LOS ANGELES (Reuters) - Comic book adventure "Iron Man" proved its mettle at the North America box office and topped expectations, kicking off the summer movie season with estimated weekend ticket sales of $100.75 million and marking a commercial rebound for its star, Robert Downey Jr.
The tally far exceeded expectations of an opening in the $70 million to $80 million range for the three-day period beginning Friday. All told, the film produced by Marvel Studios grossed $104.25 million, counting receipts from Thursday evening previews, according to studio figures issued on Sunday.

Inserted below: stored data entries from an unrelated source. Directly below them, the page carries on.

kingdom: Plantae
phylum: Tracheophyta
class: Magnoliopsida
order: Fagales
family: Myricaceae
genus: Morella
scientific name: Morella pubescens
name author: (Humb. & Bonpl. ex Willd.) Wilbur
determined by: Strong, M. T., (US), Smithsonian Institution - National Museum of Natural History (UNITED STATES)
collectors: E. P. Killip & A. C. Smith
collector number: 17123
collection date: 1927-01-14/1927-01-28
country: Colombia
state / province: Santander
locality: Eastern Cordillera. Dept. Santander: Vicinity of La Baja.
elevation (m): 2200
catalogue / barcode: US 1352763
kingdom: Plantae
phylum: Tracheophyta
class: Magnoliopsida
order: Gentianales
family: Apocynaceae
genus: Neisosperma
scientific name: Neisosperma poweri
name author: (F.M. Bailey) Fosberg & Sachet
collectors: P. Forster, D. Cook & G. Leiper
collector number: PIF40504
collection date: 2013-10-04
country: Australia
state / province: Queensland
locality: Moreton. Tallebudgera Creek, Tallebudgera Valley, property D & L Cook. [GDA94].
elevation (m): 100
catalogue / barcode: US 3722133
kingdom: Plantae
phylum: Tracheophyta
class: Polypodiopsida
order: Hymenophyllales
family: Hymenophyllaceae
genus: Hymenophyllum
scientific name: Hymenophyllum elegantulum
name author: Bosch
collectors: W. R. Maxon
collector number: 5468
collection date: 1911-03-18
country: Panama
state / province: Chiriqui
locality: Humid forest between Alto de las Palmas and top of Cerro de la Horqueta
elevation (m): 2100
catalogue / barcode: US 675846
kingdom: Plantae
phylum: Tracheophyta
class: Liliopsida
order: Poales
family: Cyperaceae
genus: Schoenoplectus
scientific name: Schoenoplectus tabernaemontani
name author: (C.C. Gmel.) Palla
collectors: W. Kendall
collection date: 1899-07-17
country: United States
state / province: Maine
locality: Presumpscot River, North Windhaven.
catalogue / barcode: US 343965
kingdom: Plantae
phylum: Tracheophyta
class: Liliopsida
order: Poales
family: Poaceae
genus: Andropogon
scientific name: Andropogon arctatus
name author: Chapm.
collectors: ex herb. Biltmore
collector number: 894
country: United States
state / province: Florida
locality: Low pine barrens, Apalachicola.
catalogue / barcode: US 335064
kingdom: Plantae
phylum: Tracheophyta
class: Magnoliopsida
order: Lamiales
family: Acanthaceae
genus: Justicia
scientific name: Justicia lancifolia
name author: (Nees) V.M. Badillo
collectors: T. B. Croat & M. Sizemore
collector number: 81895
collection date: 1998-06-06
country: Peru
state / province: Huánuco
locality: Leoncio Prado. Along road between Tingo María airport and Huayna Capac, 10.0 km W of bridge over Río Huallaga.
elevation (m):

"Iron Man's" U.S.-Canadian haul fell just shy of the $114.8 million grossed by "Spider-Man" -- perhaps the most famous Marvel superhero of all -- in the first weekend of May 2002. That tally stands as the biggest domestic opening ever for a non-sequel film.
"Spider-Man 3" still holds the record for the biggest opening weekend of all time -- $151 million in the first weekend of May 2007.
Distributed through Viacom Inc's Paramount Pictures, the film is the first self-financed production from Marvel Studios, a division of Marvel Entertainment Inc. Costing about $150 million to make and $75 million to market, the film is being closely watched as the first major release of the summer movie season.
"It's the perfect way to start the new studio, to blast it off," Marvel Studios Chairman David Maisel told Reuters. "We're fortunate to have this powerful Marvel brand which means something for moviegoers around the world."
Drawing largely favorable reviews, "Iron Man" stars Downey, 43, as billionaire industrialist and playboy Tony Stark, who wrestles with a mid-life crisis as he invents a high-tech suit of armor that transforms him into a superhero.
The film was directed by Jon Favreau and co-stars Oscar winner Gwyneth Paltrow as Stark's personal assistant, Pepper Potts.
Previously, with films like the "Spider-Man" and "X-Men" series, Marvel merely licensed its properties to one of the major studios, Columbia Pictures or 20th Century Fox, respectively, and received a royalty. This time, it has much more exposure to any potential profits.
Paramount Pictures paid for the film's marketing and will receive a fee for its efforts.
For Downey, perhaps best known for his Oscar-nominated turn as Charlie Chaplin in 1992's "Chaplin," "Iron Man" easily marks his biggest picture yet, at least in commercial terms.
His promising career floundered in the 1990s when he succumbed to drug addictions that ultimately landed him in prison for a year. He was arrested twice more in the months following his August 2000 release but ultimately completed court-ordered rehab and has been on the comeback trail since.
His most recent films, such as "Zodiac," "Fur" and "Good Night, and Good Luck," were mostly acclaimed but largely flew under the mainstream radar.
The success of Iron Man is almost as important to Hollywood as a whole as it is to Marvel, Paramount and Downey.
Its opening marks the official start of the lucrative summer movie-going season, an 18-week stretch from May through August that can account for as much as 40 percent of the year's total box office receipts.
Going into this weekend, North American movie receipts were down 3.5 percent and attendance was off 6.5 percent from 2007.
The weekend's only other new release, "Made of Honor," opened at No. 2 with $15.5 million for distributor Columbia Pictures, a unit of Sony Corp.
The romantic comedy, starring Patrick Dempsey, a.k.a. McDreamy from the hit ABC television drama "Grey's Anatomy," attracted a mostly female audience for its opening weekend.
Last weekend's box office champ, the Tina Fey comedy "Baby Mama," fell to No. 3 with $10.33 million, taking its 10-day total to $32.33 million. The "Odd Couple"-style surrogate-pregnancy romp was released by Universal Pictures, a unit of General Electric Co.
On Friday, shares of Marvel Entertainment reached an intraday 52-week high of $30.62 before closing at $30.25, up over 2 percent, on the New York Stock Exchange. Shares are up 13 percent since January 1.